GIVEN TEXT:
- Opening Delimiter -

The dimensions that will result in "least material" for the five sides are dimensions that result in "smallest surface area". So, the quantity that we have to "minimize" is the surface area, $S$.

We have to "minimize" the surface area, $S$.

$S=x^2 +4xy$

Remember, no top!

Next, we express $S$ as a function of, say, $x$. In order to do that, we have to express $y$ in terms of $x$.

We know that $V=100$. Therefore,

$x^2\cdot \answer { y}=100$, and

$y=\frac {100}{\answer {x^2}}$.

It follows that

$S(x)=x^2 +\frac {400}{\answer {x}}$.

So, we have to find the (global) minimum of $S$ on its domain, $(0,\answer {\infty })$. We have to find critical points of $S$. Therefore, we have to compute $S'(x)$.

$S'(x)=2x-\frac {400}{\answer {x^2}}$.

- Closing Delimiter -

REQUIRED TASKS:
[1] Please transcribe the stretch of the surface-area text from "Next, we express" through "to compute $S'(x)$.".
[2] According to the surface-area text, what quantity has to be minimized?
[3] Take the surface-area text further, picking up after its last sentence.

PROVIDED MATERIAL:
- Opening Delimiter -

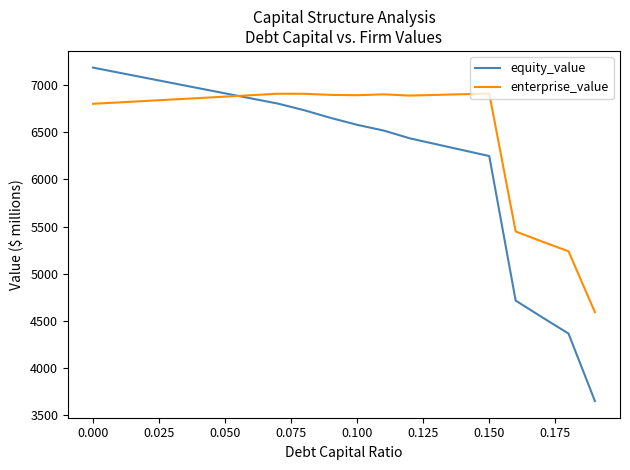

Which series has the widest spread of values?

equity_value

- Closing Delimiter -

EXERCISE ANSWERS:
[1]
Next, we express $S$ as a function of, say, $x$. In order to do that, we have to express $y$ in terms of $x$.

We know that $V=100$. Therefore,

$x^2\cdot \answer { y}=100$, and

$y=\frac {100}{\answer {x^2}}$.

It follows that

$S(x)=x^2 +\frac {400}{\answer {x}}$.

So, we have to find the (global) minimum of $S$ on its domain, $(0,\answer {\infty })$. We have to find critical points of $S$. Therefore, we have to compute $S'(x)$.

[2] The surface area, $S$.

[3]
We have to find critical points of $S$. So, we have to solve the equation

$2x-\frac {400}{\answer {x^2}}=0$.

It follows that $S$ has the only critical point $x=\answer {200^{\frac {1}{3}}}$.

Since

$S'(x)=2x-\frac {400}{x^{2}}=\frac {2(x^{3}-200)}{x^{2}}$, it follows that

$S'(x)<0$ on $(0, 200^{\frac {1}{3}})$ and that $S'(x)>0$ on $(200^{\frac {1}{3}},\infty )$.

This means that $S$ is decreasing on $(0, 200^{\frac {1}{3}})$ and increasing on $(200^{\frac {1}{3}},\infty )$. That means that the function $S$ has both a local minimum and global minimum at $x=c$.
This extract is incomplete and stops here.